All-Internet broadcaster that has turned the conventional rules about radio upside down
Report on Business
“Sometimes sappy, sometimes happy,” says the Web-page pitch for Brent Ingalls’s Internet radio show dedicated to the best love songs of the ’70s through the ’90s. Ingalls and fellow broadcasters Adonica Joette of the Astrology Hour and Allan Holender of the Home Biz Show are heard around the world on Vancouver-based DENradio, an all-Internet broadcaster that has turned the conventional rules about radio upside down. Suddenly, the costs and audience numbers and reach are about a whole new world, albeit a little bitty one.
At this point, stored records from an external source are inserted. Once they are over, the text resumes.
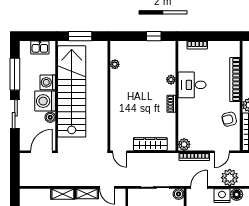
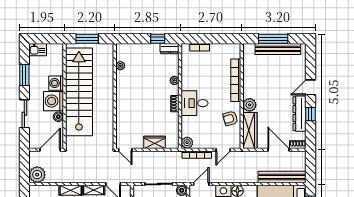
dresser: (166, 46) -> (170, 49), added
kitchen sink: (40, 47) -> (38, 50), moved
window: (15, 74) -> (24, 75), width x0.69
desk: (192, 85) -> (195, 103), moved
wardrobe: (150, 144) -> (154, 142), width x0.67
plant: (230, 178) -> (37, 175), moved

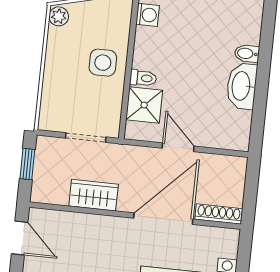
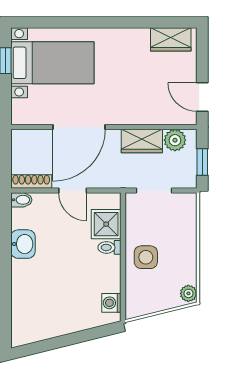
bidet: (247, 54) -> (21, 200), moved
washbasin: (242, 86) -> (23, 244), width x0.72
plant: (56, 192) -> (175, 140), added
shoe rack: (219, 214) -> (31, 181), moved, turned 180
The glory of Internet radio is delivery costs. Whereas $1,000 to $4,000 might get your weekly one-hour show distributed over the air, it costs just $60 via the Internet, thanks to elimination of over-the-air broadcasting and satellite up-links. The downside: We’re talking audiences that wouldn’t fill a church basement. DENradio’s most popular show, Tom Lucas’s Retro-Rock Request Show, pulls 400 people at a time. “This is narrowcasting; we’re not fooling anybody,” says Hugh Dobbie, president of Interactive Netcasting Systems Inc (INSINC).
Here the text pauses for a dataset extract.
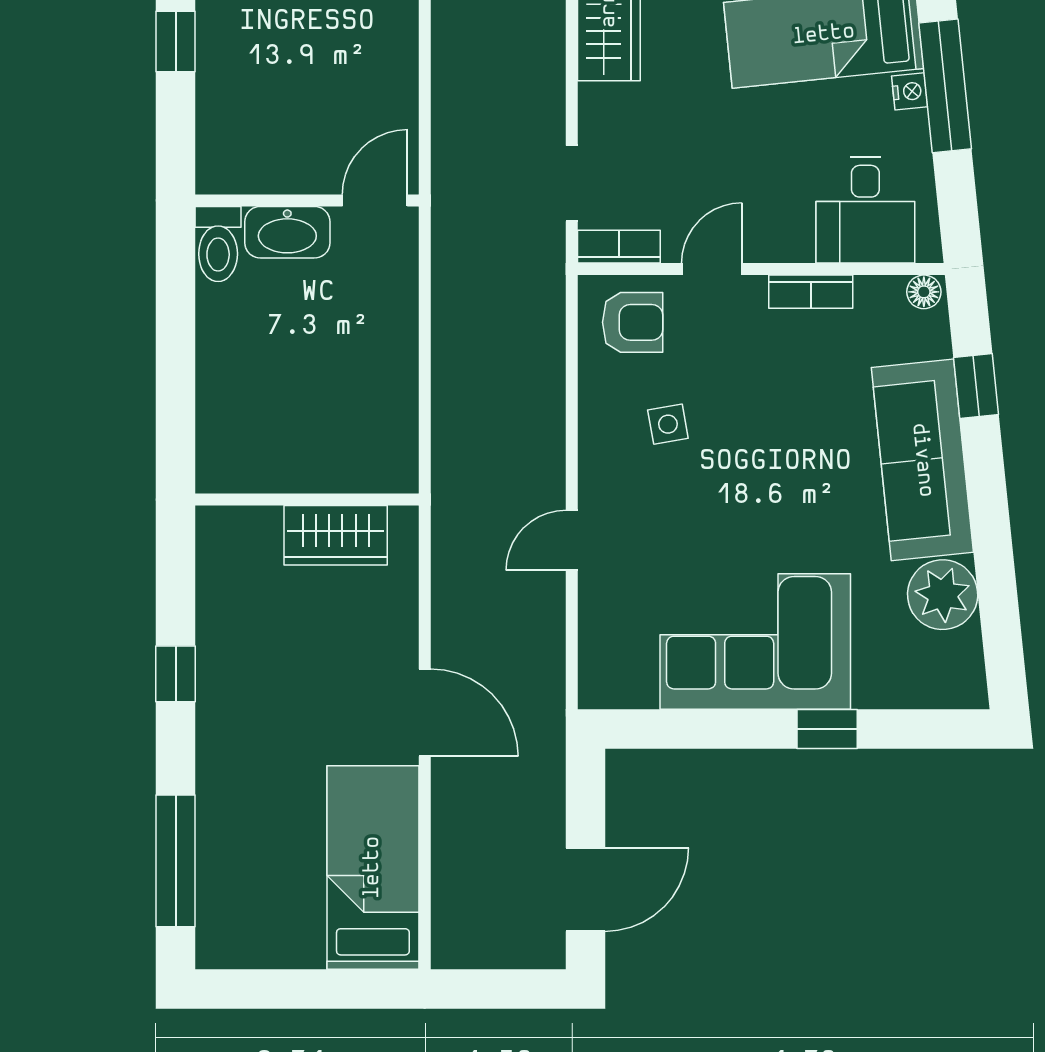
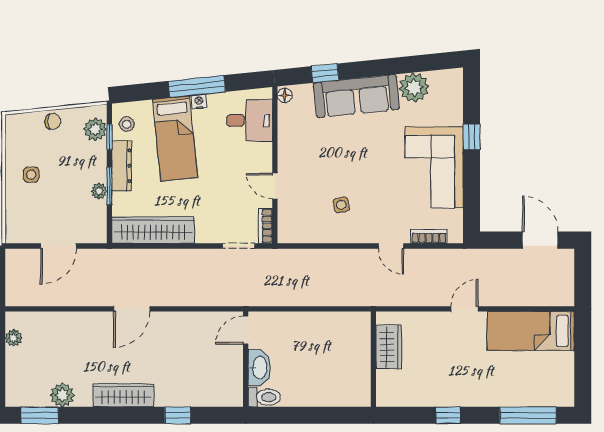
door: (375, 200) -> (246, 330), hinge flipped
bookcase: (811, 292) -> (429, 236), moved, turned -90
armchair: (633, 322) -> (298, 220), removed
door: (425, 713) -> (465, 309), width x0.73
“We’re not hitting all 50 million Net users, but nobody is. The Net is full of narrow markets.” But, says Dobbie, his station’s listeners stay, browse pages and interact with the host via chat rooms. It is not unusual for, say, Chris Lindgren of European Connection to greet listeners by name when they drop by the Internet site.
“We can tell you exactly who is listening, where they are and how long they stay. Try that with conventional radio.”
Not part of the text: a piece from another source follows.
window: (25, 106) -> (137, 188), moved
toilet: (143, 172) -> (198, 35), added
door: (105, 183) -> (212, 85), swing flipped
Audiences for the Vancouver station’s programs are a global mix: South Korea, the United States, France, Britain and the Caribbean.
Dobbie is beginning to put up advertising on the Website. The going rate is a pittance – $30 to $50 per thousand listeners – but he’s making money through repackaging the station’s professional-quality original programming and syndicating it to conventional radio stations. He admits the business is not wildly profitable, but it is intensely exciting in the new ground it’s breaking.
Interactive Netcasting has already made forays into Internet Television, including a behind-the-scenes feature at last spring’s Juno Awards and coverage of the Banff Television Festival.
For Dobbie, the next step is to build an Internet-protocol broadcasting network in partnership with AT&T Canada, onto which anyone, anywhere, with very little money, can mount their own radio or TV show.